- **EXERCISE AIM**:
Print, word for word, the portion of the text on LTL freight that opens with the words containing "Changes in Operations" and closes with "LTL shipping costs.".

- **SOURCE TEXT**:
-=-=-=-=-

Carrier Technology Improvements
New technology such as dimensioning machines, assists carriers in accurately predicting how much trailer space a shipment needs. The machines are more accurate than relying on NMTA classifications. Carriers can determine the exact area required for a shipment and how much is left over to share with another trucking company or shipment.
The summer months are ideal for vacationing. However, when too many drivers take vacation around the same time, it can affect carrier coverage. Another issue is that drivers may opt to take the summer off from trucking and work construction jobs instead. Coupled with high demand, fewer available drivers can lead to higher LTL freight rates.
Changes in Operations
Although new less-than-truckload carriers are a rarity, the transportation is always moving. Acquisitions and mergers among existing companies are common. These changes can significantly reduce the available capacity in the market.
Service area adjustments can also affect capacity. When areas are adjusted, service areas along the boundaries are affected most.
Reducing LTL Freight Costs
Although rate increases may be out of your hands, there are options for minimizing the impact. Try one or more of these strategies to reduce LTL shipping costs.
Use a Transportation Management System (TMS)
A TMS offers a wealth of services, including business intelligence and shipping optimization. The results are lower costs, improved efficiency, and a competitive edge in your global supply chain.
TMS representatives examine each LTL shipment, combining it with other loads on nearby routes whenever possible. This strategy builds full truckloads of freight for a multi-stop route. Additionally, TMS use their experience to help you choose an LTL carrier, verify shipping rates, and answer your questions regarding supply chain operations.

-=-=-=-=-

- **ENTRIES SHOWN**:
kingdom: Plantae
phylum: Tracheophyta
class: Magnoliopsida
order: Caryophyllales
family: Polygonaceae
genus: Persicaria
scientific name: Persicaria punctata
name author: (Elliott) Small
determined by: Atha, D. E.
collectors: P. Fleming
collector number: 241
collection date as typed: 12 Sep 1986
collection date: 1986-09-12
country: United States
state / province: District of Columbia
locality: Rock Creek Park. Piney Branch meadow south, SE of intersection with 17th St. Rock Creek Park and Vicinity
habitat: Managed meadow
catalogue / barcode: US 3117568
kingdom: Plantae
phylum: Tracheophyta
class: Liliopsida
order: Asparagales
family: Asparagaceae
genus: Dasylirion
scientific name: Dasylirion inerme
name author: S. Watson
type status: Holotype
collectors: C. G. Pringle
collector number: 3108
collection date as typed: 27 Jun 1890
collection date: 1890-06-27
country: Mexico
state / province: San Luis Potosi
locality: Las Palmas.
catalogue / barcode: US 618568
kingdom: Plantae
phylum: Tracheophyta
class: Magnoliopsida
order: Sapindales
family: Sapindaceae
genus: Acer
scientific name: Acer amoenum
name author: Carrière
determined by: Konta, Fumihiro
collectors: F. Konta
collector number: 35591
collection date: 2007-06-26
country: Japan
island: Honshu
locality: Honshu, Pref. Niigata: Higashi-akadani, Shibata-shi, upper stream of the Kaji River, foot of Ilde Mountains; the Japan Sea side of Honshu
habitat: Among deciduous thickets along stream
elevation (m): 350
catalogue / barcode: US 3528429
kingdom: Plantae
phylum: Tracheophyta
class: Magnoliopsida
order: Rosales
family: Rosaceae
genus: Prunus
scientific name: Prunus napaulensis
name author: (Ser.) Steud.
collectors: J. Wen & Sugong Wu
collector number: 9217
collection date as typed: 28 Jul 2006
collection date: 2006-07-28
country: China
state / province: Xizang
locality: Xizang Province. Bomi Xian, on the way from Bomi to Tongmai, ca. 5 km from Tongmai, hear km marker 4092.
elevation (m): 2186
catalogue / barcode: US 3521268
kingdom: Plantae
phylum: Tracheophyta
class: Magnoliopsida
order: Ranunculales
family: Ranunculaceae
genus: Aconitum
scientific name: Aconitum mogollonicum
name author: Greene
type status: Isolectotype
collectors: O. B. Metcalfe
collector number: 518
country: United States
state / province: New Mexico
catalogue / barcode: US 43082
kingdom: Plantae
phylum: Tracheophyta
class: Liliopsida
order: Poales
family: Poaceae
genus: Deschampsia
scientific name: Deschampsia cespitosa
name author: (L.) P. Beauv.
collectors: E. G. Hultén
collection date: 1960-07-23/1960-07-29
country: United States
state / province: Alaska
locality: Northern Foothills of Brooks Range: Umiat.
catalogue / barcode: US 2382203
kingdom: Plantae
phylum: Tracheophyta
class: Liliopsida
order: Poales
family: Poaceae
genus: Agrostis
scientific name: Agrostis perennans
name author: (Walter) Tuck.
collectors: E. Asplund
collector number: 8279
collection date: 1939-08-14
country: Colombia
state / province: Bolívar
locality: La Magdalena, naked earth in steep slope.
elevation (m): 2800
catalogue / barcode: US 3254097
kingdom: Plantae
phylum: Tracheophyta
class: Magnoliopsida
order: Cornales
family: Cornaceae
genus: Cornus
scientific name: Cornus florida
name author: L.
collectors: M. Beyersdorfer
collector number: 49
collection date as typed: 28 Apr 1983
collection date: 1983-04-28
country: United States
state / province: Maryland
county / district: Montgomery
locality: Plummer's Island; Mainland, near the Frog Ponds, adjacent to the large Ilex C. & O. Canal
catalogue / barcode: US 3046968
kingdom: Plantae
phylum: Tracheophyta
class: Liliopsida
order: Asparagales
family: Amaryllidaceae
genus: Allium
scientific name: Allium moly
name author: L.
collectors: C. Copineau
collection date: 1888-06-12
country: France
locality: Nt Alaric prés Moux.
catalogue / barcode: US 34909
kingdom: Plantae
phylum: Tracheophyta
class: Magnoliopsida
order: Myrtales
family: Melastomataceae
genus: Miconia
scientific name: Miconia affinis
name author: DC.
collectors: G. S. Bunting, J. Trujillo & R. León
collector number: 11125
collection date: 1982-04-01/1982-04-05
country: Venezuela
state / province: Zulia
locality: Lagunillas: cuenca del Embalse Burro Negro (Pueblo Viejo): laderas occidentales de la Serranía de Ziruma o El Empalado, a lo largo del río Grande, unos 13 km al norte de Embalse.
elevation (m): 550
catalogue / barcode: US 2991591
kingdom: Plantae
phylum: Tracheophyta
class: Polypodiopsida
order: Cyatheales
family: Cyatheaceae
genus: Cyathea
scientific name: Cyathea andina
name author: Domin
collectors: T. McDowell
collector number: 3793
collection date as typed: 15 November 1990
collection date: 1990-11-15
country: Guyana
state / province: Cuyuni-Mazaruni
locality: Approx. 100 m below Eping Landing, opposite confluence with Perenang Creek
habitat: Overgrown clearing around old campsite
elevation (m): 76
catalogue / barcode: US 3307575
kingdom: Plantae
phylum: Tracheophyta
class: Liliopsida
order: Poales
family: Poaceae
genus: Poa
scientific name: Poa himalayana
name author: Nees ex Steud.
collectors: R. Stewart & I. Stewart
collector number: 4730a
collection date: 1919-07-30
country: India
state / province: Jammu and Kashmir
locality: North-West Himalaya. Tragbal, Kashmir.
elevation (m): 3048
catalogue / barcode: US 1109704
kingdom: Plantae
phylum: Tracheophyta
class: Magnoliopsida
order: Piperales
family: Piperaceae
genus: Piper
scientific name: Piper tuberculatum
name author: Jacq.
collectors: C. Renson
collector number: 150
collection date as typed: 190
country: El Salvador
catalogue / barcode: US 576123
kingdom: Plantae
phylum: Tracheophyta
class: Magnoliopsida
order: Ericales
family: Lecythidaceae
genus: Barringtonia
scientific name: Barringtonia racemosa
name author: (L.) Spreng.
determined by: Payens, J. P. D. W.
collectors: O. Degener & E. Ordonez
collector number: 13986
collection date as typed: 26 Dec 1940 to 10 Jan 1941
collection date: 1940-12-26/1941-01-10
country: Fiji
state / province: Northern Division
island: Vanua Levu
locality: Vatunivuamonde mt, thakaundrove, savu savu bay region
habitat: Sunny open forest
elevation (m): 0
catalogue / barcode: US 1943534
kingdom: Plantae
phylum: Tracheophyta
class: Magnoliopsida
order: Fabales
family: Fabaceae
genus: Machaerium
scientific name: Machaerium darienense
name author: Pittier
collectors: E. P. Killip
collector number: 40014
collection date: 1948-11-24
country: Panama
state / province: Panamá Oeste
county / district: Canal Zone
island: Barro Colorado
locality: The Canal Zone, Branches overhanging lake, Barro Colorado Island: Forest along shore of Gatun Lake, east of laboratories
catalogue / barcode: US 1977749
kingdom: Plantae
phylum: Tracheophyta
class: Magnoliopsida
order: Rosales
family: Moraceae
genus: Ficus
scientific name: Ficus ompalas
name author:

-=-=-=-=-

- **THE ANSWER**:
Changes in Operations
Although new less-than-truckload carriers are a rarity, the transportation is always moving. Acquisitions and mergers among existing companies are common. These changes can significantly reduce the available capacity in the market.
Service area adjustments can also affect capacity. When areas are adjusted, service areas along the boundaries are affected most.
Reducing LTL Freight Costs
Although rate increases may be out of your hands, there are options for minimizing the impact. Try one or more of these strategies to reduce LTL shipping costs.